[Text under study Boundary: Start]
The project enrolls volunteer health departments that conduct electronic syndrome-based surveillance from emergency department or outpatient settings. The participant agencies report electronically summarized daily counts of illness and total visits by broad age group (<2, 2-4, 5-17, 18-44, 45-64, 65+ yrs) and geographic area (as US 3-digit zip code, or larger region) to a secure internet site. Weekly aggregate ratios of febrile, respiratory and influenza-like syndromes, based on each region’s routine syndromic criteria for seasonal influenza, to total visits, are visualized as regional time-series and age-specific temporal epidemic response surface plots (see Figure).

Created with a distributed architecture, the DiSTRIBuTE project requires that all individual-level data remain local, and only broad aggregate counts by reported out. While many electronic syndromic surveillance efforts have focused on central collection in huge individual level databases, the DiSTRIBuTE project asks for data based on the question What summarized level of data are epidemiologically needed? And as the limitations of this model are reached, the project is investigating how standardization of syndromes, generalizability of the model, ad hoc investigation and system evaluation can be conducted through reverse queries, where the questions are asked of the participating sites, the data are reaggregated locally and the new summarized counts are shared.
[Text under study Boundary: End]
Required action 1
Reproduce the passage on the DiSTRIBuTE project word for word, between "The project enrolls" and "plots (see Figure).", inclusive.
Required action 2
In the passage on the DiSTRIBuTE project, where do participant agencies report their daily counts?
Required action 3
Turn the paragraph of the passage on the DiSTRIBuTE project that begins "The project enrolls volunteer health departments" into a short list that keeps its main facts.
The listing is separate material and does not belong to the passage on the DiSTRIBuTE project.
[Exercise data Boundary: Start]
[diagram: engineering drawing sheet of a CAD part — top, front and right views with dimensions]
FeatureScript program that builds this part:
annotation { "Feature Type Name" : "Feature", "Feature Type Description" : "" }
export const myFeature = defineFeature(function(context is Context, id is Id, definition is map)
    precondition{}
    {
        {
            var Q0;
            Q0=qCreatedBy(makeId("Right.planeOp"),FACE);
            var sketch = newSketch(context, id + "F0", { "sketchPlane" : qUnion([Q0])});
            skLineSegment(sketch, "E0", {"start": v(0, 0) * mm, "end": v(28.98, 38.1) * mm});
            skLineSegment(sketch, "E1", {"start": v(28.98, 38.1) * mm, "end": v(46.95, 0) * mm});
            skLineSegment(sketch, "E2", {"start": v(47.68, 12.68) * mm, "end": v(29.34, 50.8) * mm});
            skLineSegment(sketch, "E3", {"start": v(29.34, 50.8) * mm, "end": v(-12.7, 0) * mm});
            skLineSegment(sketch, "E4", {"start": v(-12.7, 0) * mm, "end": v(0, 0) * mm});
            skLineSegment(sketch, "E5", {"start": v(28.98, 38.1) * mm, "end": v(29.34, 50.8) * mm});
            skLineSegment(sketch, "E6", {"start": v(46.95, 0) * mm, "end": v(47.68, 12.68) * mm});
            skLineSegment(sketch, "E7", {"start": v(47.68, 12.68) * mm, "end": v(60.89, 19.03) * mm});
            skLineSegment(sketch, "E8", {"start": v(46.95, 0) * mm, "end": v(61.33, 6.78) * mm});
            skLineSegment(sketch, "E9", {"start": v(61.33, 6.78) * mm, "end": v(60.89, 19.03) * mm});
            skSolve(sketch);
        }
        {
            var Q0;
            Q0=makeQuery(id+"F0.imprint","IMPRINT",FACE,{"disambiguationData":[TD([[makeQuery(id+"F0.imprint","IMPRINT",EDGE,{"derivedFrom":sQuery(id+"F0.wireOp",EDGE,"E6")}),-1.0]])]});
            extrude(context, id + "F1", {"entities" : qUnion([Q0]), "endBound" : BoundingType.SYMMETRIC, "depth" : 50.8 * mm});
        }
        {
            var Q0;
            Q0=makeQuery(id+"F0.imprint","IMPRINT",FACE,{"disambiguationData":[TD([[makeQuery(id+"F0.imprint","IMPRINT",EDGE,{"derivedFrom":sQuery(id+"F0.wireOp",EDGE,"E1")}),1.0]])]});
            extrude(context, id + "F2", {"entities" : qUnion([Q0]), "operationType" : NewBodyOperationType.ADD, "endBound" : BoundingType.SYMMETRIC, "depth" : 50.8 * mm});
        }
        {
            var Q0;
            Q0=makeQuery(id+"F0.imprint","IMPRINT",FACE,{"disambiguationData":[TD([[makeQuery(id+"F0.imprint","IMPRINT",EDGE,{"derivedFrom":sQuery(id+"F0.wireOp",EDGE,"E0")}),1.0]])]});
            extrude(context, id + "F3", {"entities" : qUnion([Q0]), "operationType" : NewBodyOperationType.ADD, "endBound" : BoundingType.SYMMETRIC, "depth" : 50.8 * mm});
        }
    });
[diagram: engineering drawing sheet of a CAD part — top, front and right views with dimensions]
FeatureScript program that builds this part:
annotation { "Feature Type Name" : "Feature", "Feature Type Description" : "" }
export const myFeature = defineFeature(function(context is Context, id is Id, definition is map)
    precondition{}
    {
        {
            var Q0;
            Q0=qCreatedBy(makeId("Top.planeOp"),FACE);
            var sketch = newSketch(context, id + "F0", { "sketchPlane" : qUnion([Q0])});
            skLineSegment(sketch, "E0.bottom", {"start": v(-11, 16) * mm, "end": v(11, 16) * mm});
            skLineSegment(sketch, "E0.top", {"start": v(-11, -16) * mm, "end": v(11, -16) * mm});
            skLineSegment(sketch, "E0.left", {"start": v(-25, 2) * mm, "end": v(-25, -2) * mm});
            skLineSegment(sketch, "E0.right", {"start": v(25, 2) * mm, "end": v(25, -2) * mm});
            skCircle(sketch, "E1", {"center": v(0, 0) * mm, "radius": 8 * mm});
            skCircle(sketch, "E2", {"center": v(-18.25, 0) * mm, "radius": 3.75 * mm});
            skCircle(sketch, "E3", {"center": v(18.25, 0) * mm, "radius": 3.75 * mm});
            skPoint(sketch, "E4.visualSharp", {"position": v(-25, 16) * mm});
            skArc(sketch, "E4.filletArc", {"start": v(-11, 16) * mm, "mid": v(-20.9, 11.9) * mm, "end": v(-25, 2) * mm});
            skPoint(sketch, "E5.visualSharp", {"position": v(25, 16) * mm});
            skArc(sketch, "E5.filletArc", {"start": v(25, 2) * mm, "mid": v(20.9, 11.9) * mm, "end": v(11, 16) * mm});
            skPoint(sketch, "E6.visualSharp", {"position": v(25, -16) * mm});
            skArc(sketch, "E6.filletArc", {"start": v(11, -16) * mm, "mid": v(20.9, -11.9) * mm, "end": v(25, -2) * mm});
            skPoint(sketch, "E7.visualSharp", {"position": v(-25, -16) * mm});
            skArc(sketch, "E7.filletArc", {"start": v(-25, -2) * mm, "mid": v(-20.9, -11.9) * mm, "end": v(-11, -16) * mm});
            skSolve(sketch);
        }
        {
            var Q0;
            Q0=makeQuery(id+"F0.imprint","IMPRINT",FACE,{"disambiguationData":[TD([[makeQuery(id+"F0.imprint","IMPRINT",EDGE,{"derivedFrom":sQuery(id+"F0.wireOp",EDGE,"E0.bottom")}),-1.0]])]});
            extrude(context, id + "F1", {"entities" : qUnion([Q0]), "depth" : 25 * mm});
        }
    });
[Exercise data Boundary: End]
Problem solution 1
The project enrolls volunteer health departments that conduct electronic syndrome-based surveillance from emergency department or outpatient settings. The participant agencies report electronically summarized daily counts of illness and total visits by broad age group (<2, 2-4, 5-17, 18-44, 45-64, 65+ yrs) and geographic area (as US 3-digit zip code, or larger region) to a secure internet site. Weekly aggregate ratios of febrile, respiratory and influenza-like syndromes, based on each region’s routine syndromic criteria for seasonal influenza, to total visits, are visualized as regional time-series and age-specific temporal epidemic response surface plots (see Figure).

Problem solution 2
To a secure internet site.

Problem solution 3
- Enrolls volunteer health departments doing electronic syndrome-based surveillance in emergency department or outpatient settings.
- Agencies electronically report summarized daily counts of illness and total visits to a secure internet site.
- Counts are grouped by broad age group (<2, 2-4, 5-17, 18-44, 45-64, 65+ yrs) and by geographic area (US 3-digit zip code or larger region).
- Weekly ratios of febrile, respiratory and influenza-like syndromes to total visits use each region's routine seasonal influenza criteria.
- These ratios are shown as regional time-series and age-specific temporal epidemic response surface plots.